An overview of the system architecture used for archiving is given in Figure 45.2. The system consists of a host PC with a TriMedia board (a specialized media processor). We should note that the archiving could be performed during program recording at the set-top box end or at the service provider end. In the second case, content descriptions can be encoded in XML in a proprietary format or using MPEG-7 for later use in retrieval. As shown in Figure 45.2, the program for analysis is selected based on the EPG data and the user's interests. Selected fields of the EPG data are matched to the user profile. When a match occurs, the relevant program information is written to a program text file. The MPEG-2 Video related to the one of selected program is then retrieved and decoded in software. During the decoding process, the individual visual, audio, and transcript data are separated out.
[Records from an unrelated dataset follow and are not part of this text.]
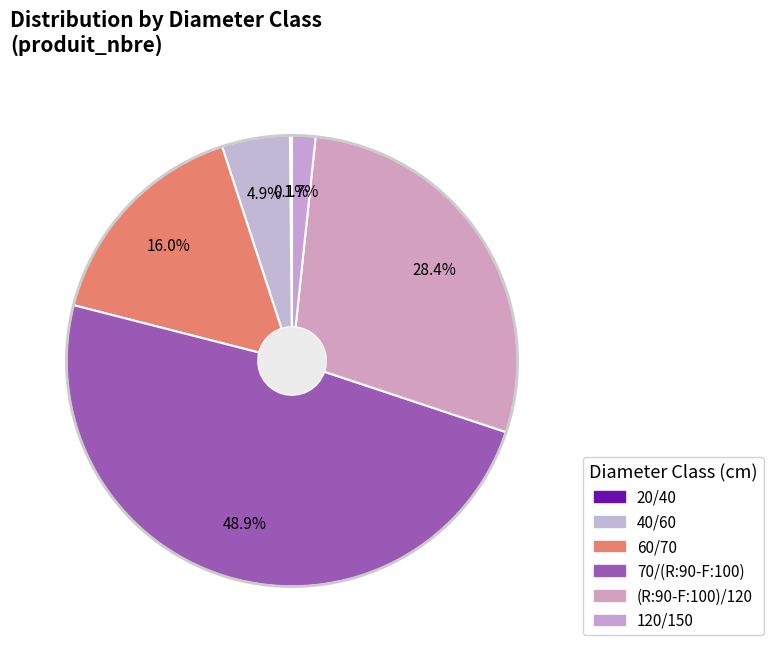

What percentage is the 70/(R:90-F:100) slice, to the nearest percent?

49%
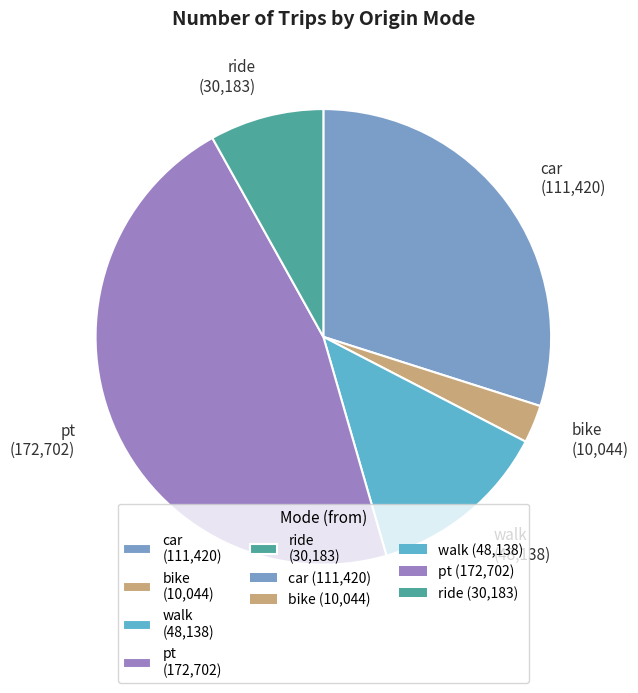

Does any single category account for the majority?

No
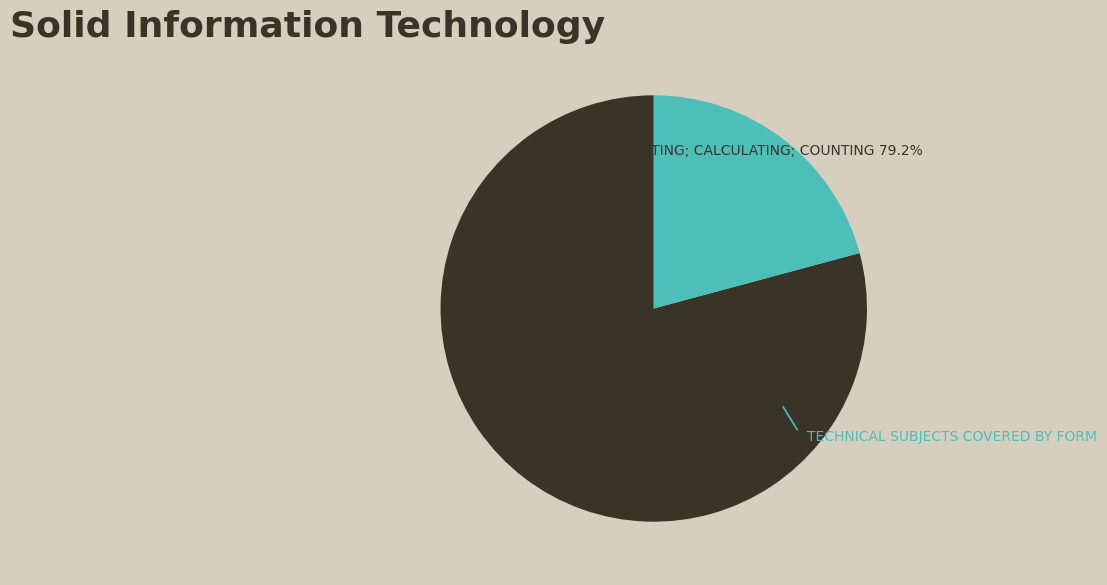

How many slices are in this pie chart?

2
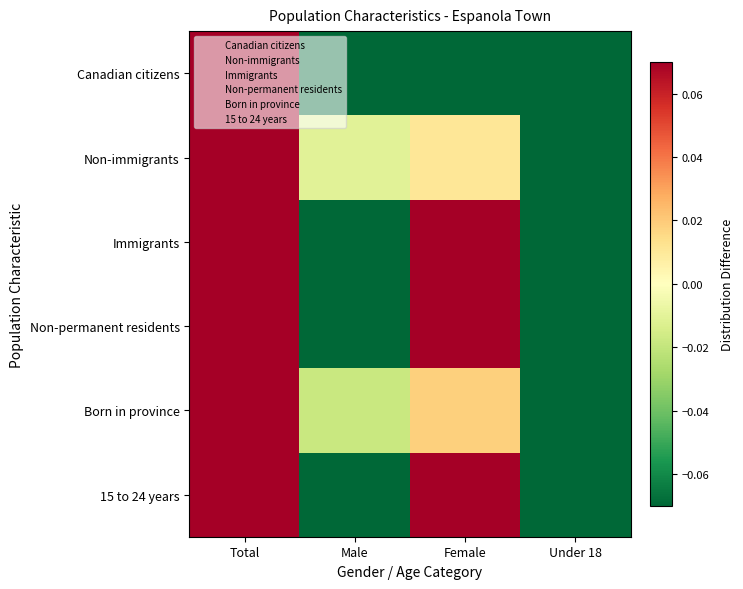

Between Total and Female, which series saw the biggest shift?

Non-immigrants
Figure 45.2: Block diagram of the system architecture displaying the PC and TriMedia sides. Items within the dashed line comprise the Multimodal Integration Framework.
The Unimodal Analysis Engine (UAE) reads the separated visual and audio streams from the MPEG-2 video. In addition, it creates the transcript stream by extracting the closed caption data. From the visual stream, the UAE generates probabilities for cuts and performs, videotext, and face detection. From the audio stream, the UAE segments the audio signal and generates probabilities for seven audio categories: silence, speech, music, noise, and speech with background music, speech with speech, and speech with noise. From the transcript stream, the UAE looks for the single, double and triple arrows in text and generates probabilities indicating the category of a segment (e.g., "economy", "weather"). In addition, the UAE produces a descriptive summary for each program. These probabilities and the summary are then stored for each program. The Multimodal Bayesian Engine combines the input from the unimodal analysis engine and delivers high-level inferences to the retrieval module.
An overview of the retrieval module is shown in Figure 45.3. The retrieval module contains the Personalizer performing the personalized segment selection, and the User Interface to enable the user to interact with the system. The Personalizer looks for matches between the indexed segments and the user profile. When a match is found, the segment is flagged as "not watched". The user interface allows users to enter their profiles. These profiles use a magnet metaphor-attracting the content users request. In addition, the user interface allows users to access and playback whole programs or video segments organized by topic.
Figure 45.3: Overview of Video Scout retrieval application.
The user profile contains implicit and explicit user requests for content. These requests can be for whole TV programs as well as for topic-based video segments. Implicit requests are based on inferences from viewing history. The profile contains program titles, genres, actors, descriptions, etc. In addition, the profile contains specific topics users are interested in. For example: A profile might contain request for financial news about specific companies. In this case, Scout would store individual news stories and not whole programs. The profile performs the function of a database query in two ways. First, the Analysis Engine uses the profile to determine which programs to record. Second, the Personalizer uses the profile to select specific segments from the entire indexed and recorded content.